Le vin sud-africain en quête de qualité, d’image et surtout de prix

Depuis vingt (20) ans qu’il fait du vin, Ken Forrester s’est rarement plaint de son sort. « Nous n’avons jamais eu de mauvaise année », dit-il, « nos affaires prospèrent », a-t-il ajouté. Mais le producteur de Stellenbosch l’avoue, l’avenir de l’industrie viticole sud-africaine l’inquiète.

Accroupi au milieu de ses rangées de ceps posées sur 50 hectares au pied des montagnes, Ken Forrester soupèse délicatement quelques grappes de son produit phare.

« Regardez cette moisissure. Elle est parfaite. Cette grappe-là est prête à être cueillie », explique le sexagénaire. « Il est très important de cueillir le fruit au bon moment. Sinon, votre vin est juste banal, et un vin banal, n’importe qui d’autre peut en faire ».

Sa recette semble porter ses fruits : l’an dernier, il a vendu près de 500.000 bouteilles.

De quoi assurer largement ses fins de mois ? Pas si sûr. Car c’est là le cœur des difficultés de toute la filière sud-africaine : produire du vin ne paie pas, ou en tout cas pas assez.

« Nous avons un grave problème de prix.

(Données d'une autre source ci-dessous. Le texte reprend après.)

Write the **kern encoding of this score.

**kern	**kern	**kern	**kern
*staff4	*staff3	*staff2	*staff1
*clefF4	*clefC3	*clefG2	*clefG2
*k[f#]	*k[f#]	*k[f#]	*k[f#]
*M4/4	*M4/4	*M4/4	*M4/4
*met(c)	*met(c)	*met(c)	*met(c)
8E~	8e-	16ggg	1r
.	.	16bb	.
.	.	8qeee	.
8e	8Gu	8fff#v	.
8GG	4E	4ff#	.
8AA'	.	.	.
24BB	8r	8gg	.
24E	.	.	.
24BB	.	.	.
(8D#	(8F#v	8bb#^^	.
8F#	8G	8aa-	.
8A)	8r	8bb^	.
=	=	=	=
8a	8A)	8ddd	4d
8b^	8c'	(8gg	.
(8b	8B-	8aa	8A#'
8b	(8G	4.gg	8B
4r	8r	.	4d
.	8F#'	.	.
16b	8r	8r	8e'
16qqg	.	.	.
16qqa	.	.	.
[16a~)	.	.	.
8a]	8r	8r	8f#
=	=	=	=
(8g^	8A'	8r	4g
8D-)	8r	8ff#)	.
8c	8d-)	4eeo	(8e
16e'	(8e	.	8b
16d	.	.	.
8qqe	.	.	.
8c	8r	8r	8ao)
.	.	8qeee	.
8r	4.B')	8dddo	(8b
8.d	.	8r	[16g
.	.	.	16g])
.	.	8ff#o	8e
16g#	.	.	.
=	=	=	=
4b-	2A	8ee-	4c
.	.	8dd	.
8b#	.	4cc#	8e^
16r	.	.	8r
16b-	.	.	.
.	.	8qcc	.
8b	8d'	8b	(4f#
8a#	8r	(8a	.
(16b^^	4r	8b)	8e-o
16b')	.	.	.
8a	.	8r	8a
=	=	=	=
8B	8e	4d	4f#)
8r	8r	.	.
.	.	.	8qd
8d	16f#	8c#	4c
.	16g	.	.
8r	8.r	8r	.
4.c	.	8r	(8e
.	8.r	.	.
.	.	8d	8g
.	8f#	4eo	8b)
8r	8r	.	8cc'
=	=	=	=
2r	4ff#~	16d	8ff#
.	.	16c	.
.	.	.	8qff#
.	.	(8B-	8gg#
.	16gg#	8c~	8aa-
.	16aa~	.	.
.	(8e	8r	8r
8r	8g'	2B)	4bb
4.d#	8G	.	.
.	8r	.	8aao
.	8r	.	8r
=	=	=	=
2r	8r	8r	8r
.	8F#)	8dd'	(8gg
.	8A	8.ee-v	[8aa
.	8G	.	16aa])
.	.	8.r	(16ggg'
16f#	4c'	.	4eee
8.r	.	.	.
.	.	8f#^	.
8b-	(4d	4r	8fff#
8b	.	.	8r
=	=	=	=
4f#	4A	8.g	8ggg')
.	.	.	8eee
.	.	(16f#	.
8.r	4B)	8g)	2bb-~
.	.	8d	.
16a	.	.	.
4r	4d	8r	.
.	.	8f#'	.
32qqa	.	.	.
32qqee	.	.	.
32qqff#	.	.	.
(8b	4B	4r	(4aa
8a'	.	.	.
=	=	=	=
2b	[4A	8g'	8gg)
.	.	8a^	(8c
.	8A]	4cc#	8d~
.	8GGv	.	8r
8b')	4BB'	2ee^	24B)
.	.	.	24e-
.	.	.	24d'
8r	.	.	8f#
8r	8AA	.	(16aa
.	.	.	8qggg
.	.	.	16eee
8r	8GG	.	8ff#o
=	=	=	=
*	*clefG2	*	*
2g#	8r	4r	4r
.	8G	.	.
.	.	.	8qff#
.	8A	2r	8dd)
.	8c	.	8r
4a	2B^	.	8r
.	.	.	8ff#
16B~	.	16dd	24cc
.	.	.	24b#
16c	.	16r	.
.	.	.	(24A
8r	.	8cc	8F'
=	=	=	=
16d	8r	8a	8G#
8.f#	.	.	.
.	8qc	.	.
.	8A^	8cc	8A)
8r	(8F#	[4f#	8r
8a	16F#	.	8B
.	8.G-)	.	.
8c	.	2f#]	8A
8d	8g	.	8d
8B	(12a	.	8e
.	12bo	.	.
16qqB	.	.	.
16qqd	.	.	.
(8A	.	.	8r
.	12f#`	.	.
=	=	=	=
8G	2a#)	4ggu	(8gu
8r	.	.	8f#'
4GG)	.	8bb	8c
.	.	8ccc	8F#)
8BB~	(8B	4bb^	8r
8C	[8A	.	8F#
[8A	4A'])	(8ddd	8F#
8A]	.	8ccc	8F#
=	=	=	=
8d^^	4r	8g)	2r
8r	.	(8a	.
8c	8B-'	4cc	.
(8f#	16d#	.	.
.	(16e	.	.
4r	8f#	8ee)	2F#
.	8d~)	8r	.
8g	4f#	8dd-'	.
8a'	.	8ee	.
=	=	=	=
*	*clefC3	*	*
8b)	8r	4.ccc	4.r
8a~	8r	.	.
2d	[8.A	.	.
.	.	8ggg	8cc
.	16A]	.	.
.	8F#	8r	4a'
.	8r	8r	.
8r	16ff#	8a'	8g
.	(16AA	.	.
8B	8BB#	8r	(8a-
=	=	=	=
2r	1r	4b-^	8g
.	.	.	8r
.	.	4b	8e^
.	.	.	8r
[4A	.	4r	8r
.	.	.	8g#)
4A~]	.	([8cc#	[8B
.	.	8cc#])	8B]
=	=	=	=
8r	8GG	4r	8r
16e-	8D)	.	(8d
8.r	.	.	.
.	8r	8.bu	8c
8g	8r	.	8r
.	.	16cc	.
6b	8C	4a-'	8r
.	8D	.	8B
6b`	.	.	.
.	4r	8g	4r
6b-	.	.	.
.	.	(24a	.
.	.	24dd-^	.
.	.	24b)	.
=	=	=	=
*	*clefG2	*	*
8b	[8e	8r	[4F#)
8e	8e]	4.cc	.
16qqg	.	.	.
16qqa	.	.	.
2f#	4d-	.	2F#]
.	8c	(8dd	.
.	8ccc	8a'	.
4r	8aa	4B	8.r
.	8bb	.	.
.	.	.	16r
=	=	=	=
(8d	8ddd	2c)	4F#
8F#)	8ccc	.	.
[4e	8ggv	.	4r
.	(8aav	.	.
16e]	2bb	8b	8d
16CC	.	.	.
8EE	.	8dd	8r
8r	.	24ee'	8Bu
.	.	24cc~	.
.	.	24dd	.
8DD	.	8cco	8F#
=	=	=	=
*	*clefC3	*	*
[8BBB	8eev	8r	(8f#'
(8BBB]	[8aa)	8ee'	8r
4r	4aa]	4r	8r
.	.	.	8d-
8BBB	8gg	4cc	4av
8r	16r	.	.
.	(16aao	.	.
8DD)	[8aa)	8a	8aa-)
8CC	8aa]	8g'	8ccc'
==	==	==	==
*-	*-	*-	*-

Nous n’arrivons pas à vendre nos vins à un prix suffisant », résume Ken Forrester.

L’organisation qui regroupe les producteurs de la région du Cap, Vinpro, a résumé d’un chiffre l’ampleur du problème : quelque 40% de ses 3.200 membres perdent de l’argent, et 900 ont jeté l’éponge au cours des 10 dernières années.

« Les producteurs sud-africains affichent un taux moyen de retour sur investissement de 2%, c’est bien trop bas pour que leur activité soit durable », confirme Edo Heyns, de Vinpro.